Dziewczynę znaleziono już po zażyciu tabletek Pixabay 15-latkę zaniepokoił charakter internetowego wpisu na jednym z komunikatorów, więc postanowiła zapytać o powody przygnębienia koleżanki. Odpowiedź zaniepokoiła dziewczynę, która o całej sytuacji powiadomiła szkołę i stróżów prawa - powiedziała Radiu eM Elwira Jurasz z Komendy Policji w Bielsku-Białej:
- Bielscy funkcjonariusze powiadomili o wszystkim kolegów z wydziału do walki z cyberprzestępczością katowickiej Komendy Wojewódzkiej Policji, a ci szybko ustalili miejsce zamieszkania niedoszłej samobójczyni. Poinstruowali również dziewczynkę, jak ma prowadzić dalszą rozmowę z mającą problemy koleżanką - informuje sierżant Magdalena Ząbek, oficer prasowy Komendy Powiatowej Policji w Świdnicy.
Kiedy udało się ustalić personalia i adres 16-latki, katowiccy policjanci powiadomili o sprawie funkcjonariuszy ze Świdnicy. Ci nawiązali kontakt z matką dziewczyny i czym prędzej udali się jej mieszkania.
Na miejscu okazało się, że 16-latka, która wcześniej miała już problemy z depresją, zażyła pokaźną ilość różnych tabletek. Natychmiast trafiła do szpitala. Jej życiu nic już nie zagraża.
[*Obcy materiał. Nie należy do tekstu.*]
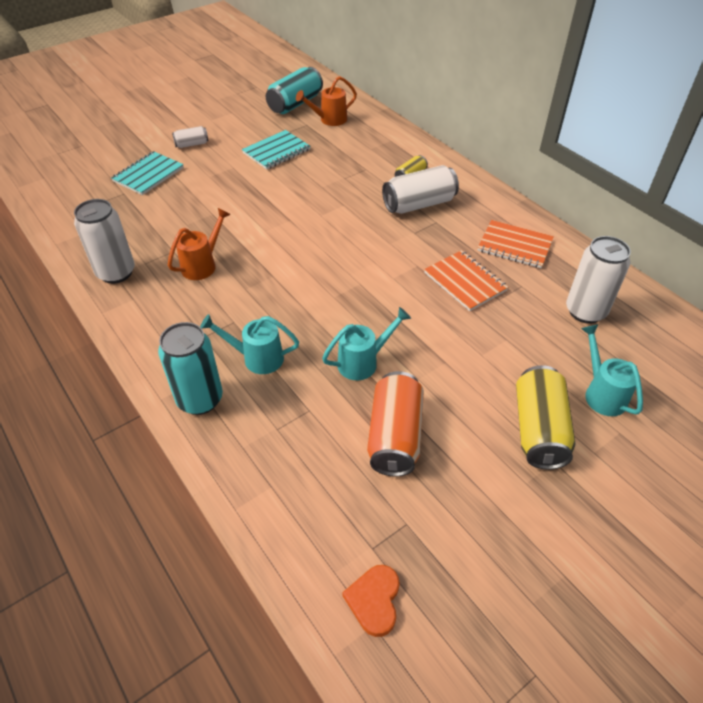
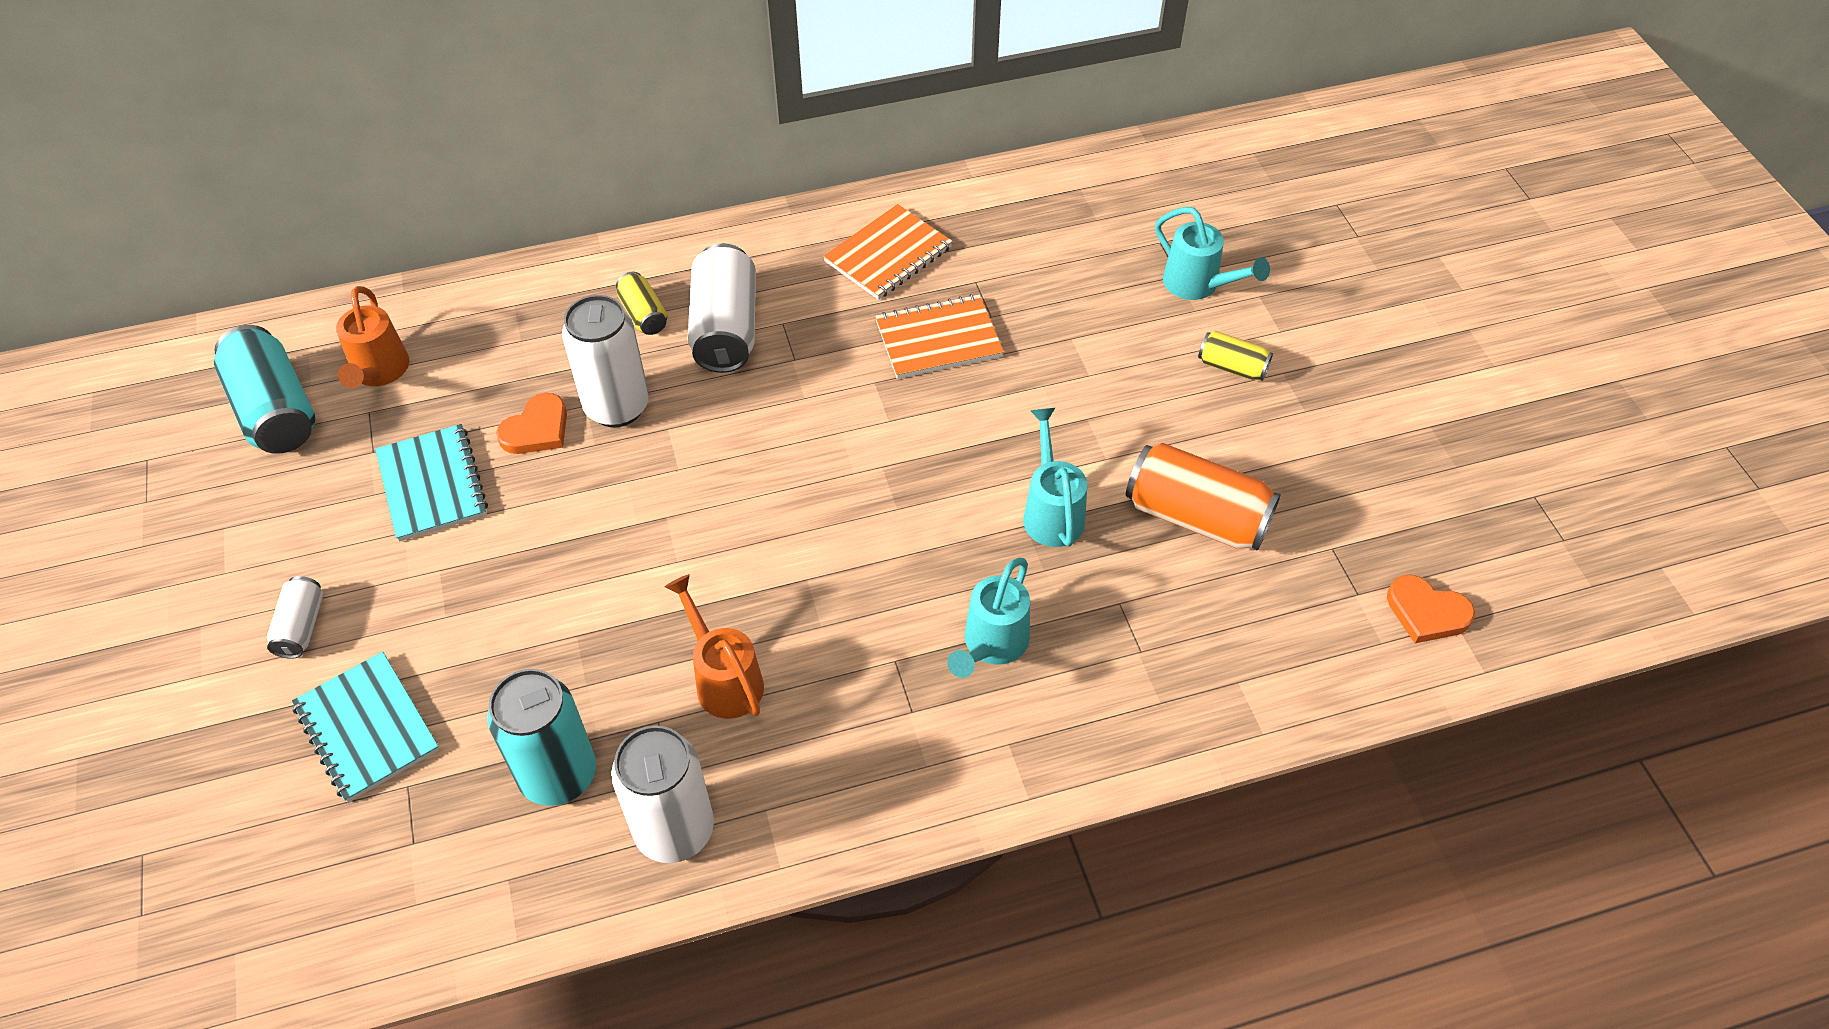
camera: 70 degrees left, 5 degrees up
(200, 399) = (1050, 741): turquoise can -> turquoise can (558, 775)
(321, 168) = (537, 429): none -> orange heart
(538, 429) = (1232, 367): yellow can -> yellow can, size x0.52
(585, 311) = (1054, 238): white can -> white can (617, 407)
(602, 394) = (1197, 285): turquoise watering can -> turquoise watering can turned 135 degrees counterclockwise

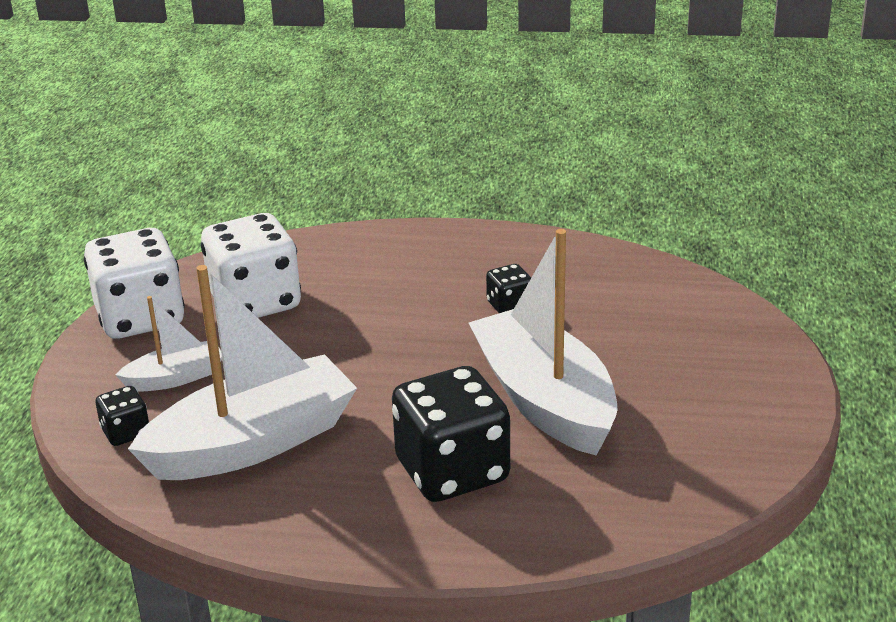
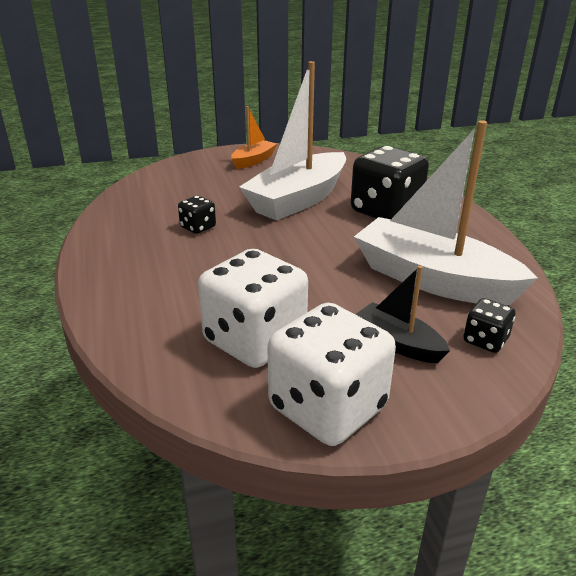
camera: 115 degrees left, 0 degrees up
(175, 378) = (398, 343): white boat -> black boat
(731, 393) = (253, 161): none -> orange boat

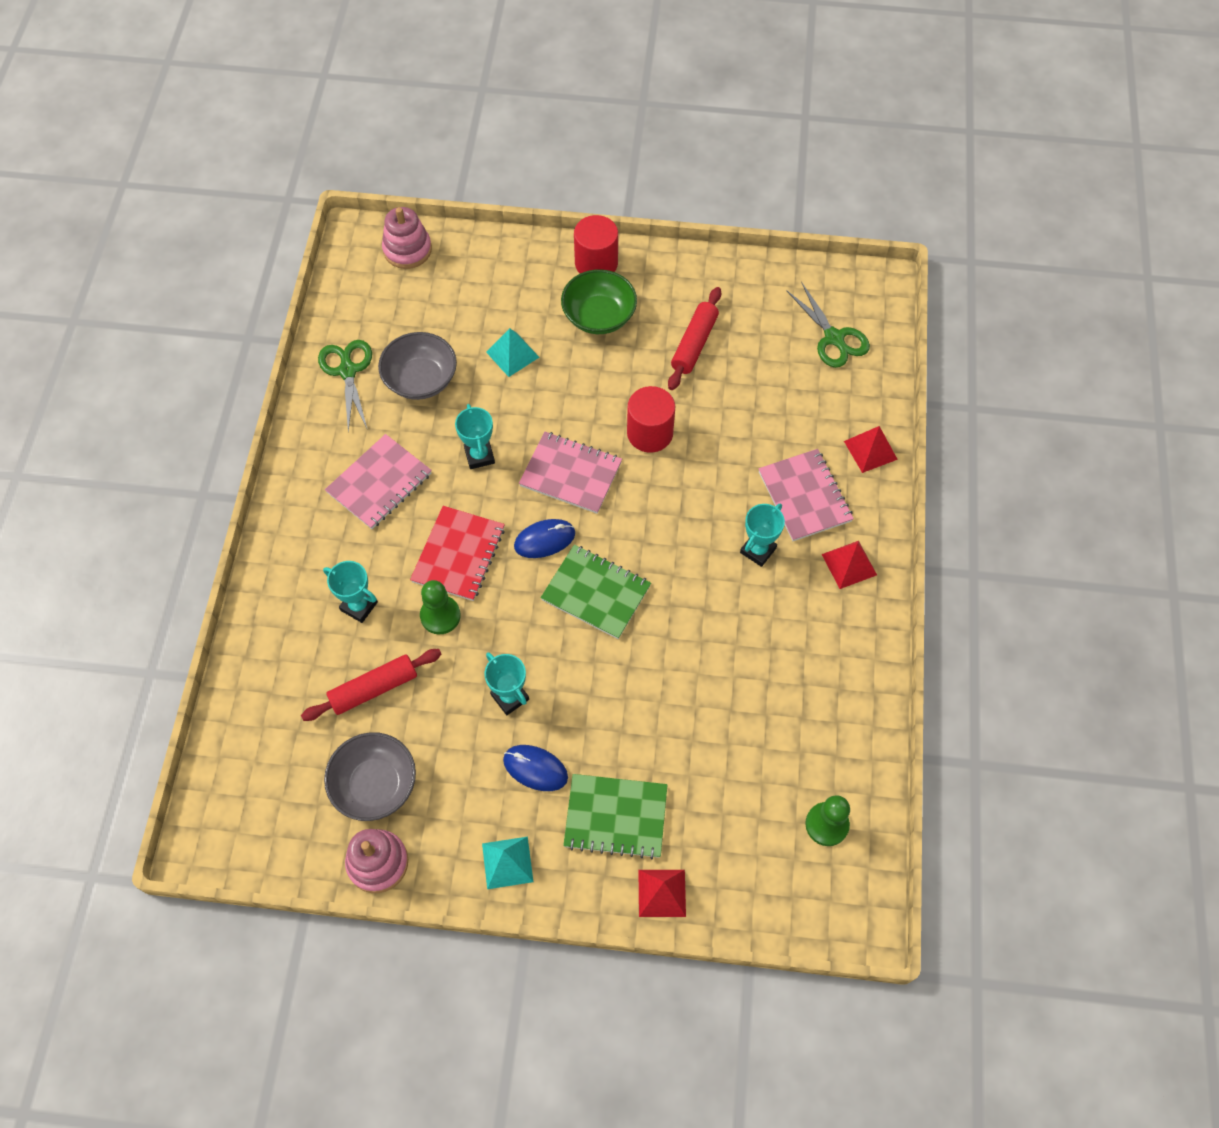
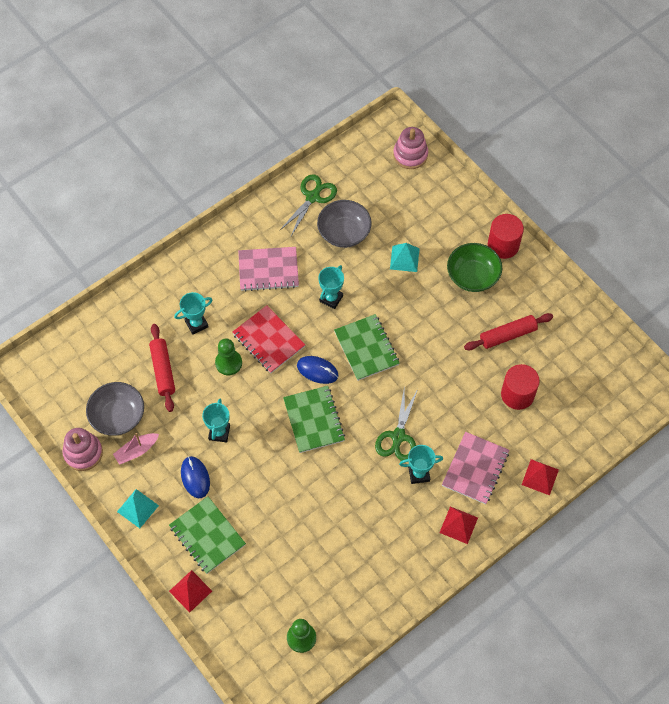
camera: 45 degrees right, 0 degrees up
(359, 606) = (196, 324): turquoise trophy -> turquoise trophy turned 75 degrees clockwise
(374, 689) = (163, 370): red rolling pin -> red rolling pin turned 60 degrees clockwise
(438, 802) = (136, 451): none -> pink boat
(459, 555) = (268, 340): red notebook -> red notebook turned 75 degrees clockwise
(571, 474) = (366, 348): pink notebook -> green notebook
(650, 433) = (430, 363): red cylinder -> red cylinder (517, 394)
(834, 338) = (590, 399): green scissors -> green scissors (398, 436)

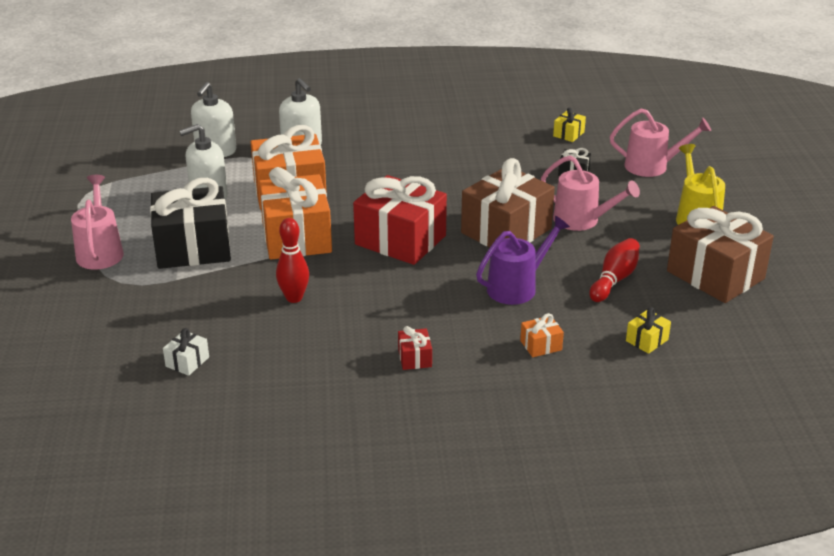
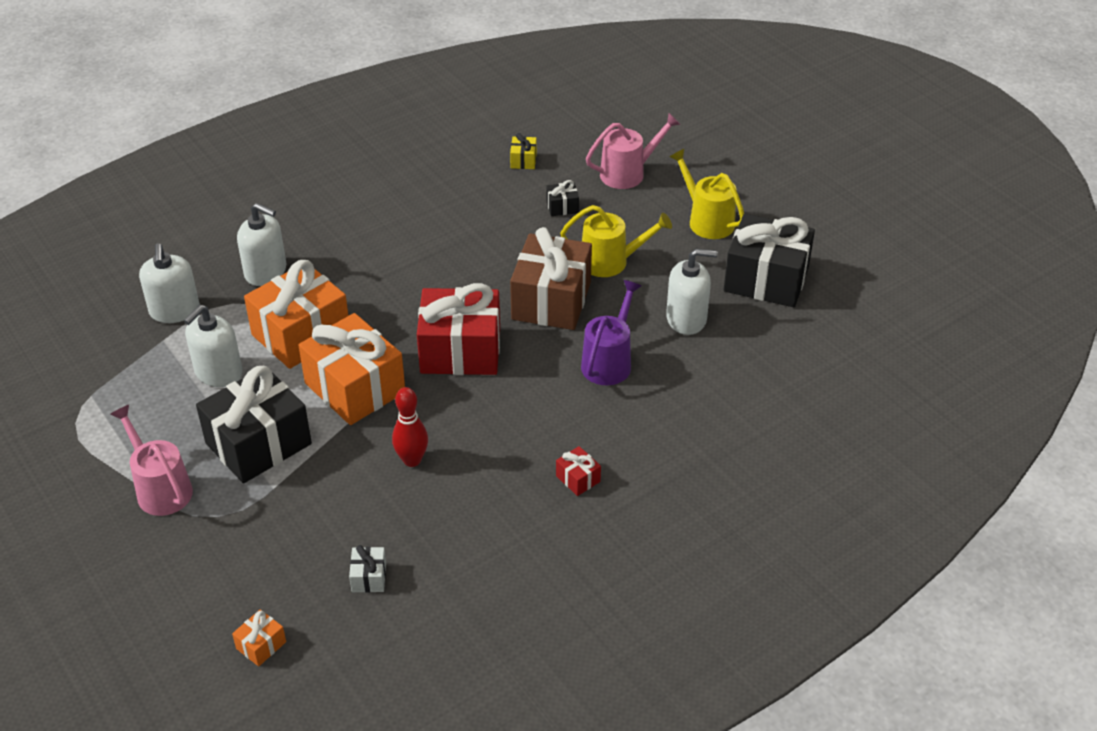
camera: 30 degrees left, 10 degrees up
(541, 345) = (676, 417): orange gift -> orange gift (261, 645)
(581, 220) = (610, 262): pink watering can -> yellow watering can
(614, 280) = (686, 319): red bowling pin -> white soap dispenser
(647, 340) = (759, 374): yellow gift -> none
(715, 275) = (766, 279): brown gift -> black gift

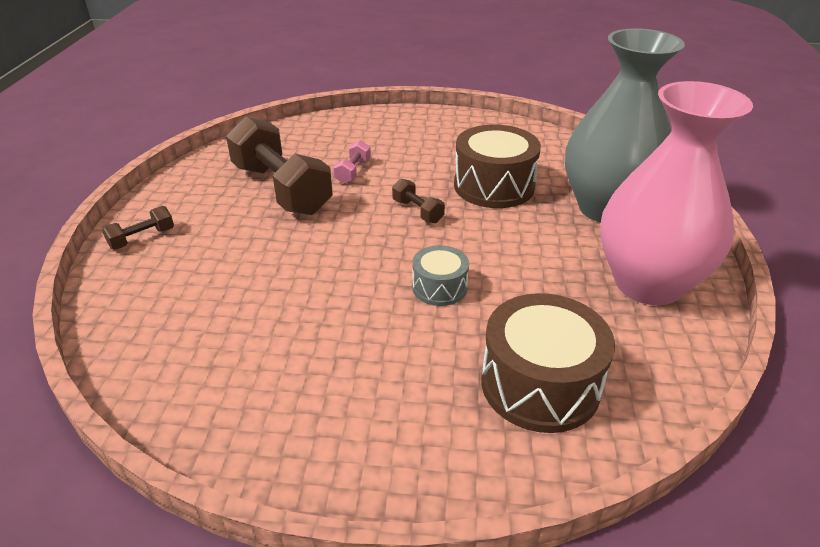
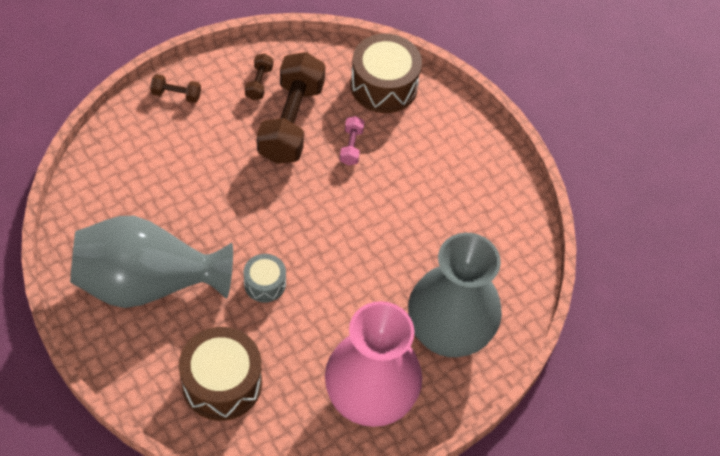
camera: 45 degrees right, 20 degrees up
(335, 379) = (148, 283): none -> grey vase
(353, 172) = (351, 146): pink dumbbell -> pink dumbbell turned 60 degrees counterclockwise
(417, 211) = (337, 219): brown dumbbell -> brown dumbbell (259, 83)
(494, 186) = (413, 245): brown drum -> brown drum (384, 85)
Policjanci przyznają, że dzięki szybkiej reakcji 15-latki z Jasienicy w trzy godziny udało się dotrzeć z pomocą do niedoszłej samobójczyni.
- Zjawisko prób samobójczych wśród nastolatków niestety przeżywa dwój renesans. Mówi się w Polsce nawet o 100 przypadkach samobójstw na rok. Dlatego nie wolno jakichkolwiek sygnałów bagatelizować. Czasem wystarczy rozmowa, innym razem potrzebna będzie pomoc specjalisty. Dobrze, że są tacy ludzie jak ta 15-latka, którzy nie są obojętni na problemy innych - mówi Robert Klinkiewicz, psycholog.
Dodaje, że przyczyny prób samobójczych mogą być różnorakie, jednak najczęściej ich źródłem jest rodzina.
- Tutaj w zasadzie mamy jakby dwie strony medalu. Z jednej bowiem może to być nastolatek, który był wychowywany bezstresowo i przy zetknięciu z przeciwnościami nie radzi sobie i szuka ucieczki. Z drugiej zaś - w najbliższym środowisku - w rodzinie, szkole, paczce przyjaciół - negatywnych bodźców może być tak wiele, że nastolatek nie widzi dla siebie żadnej przyszłości i targa się na swoje życie - wyjaśnia psycholog.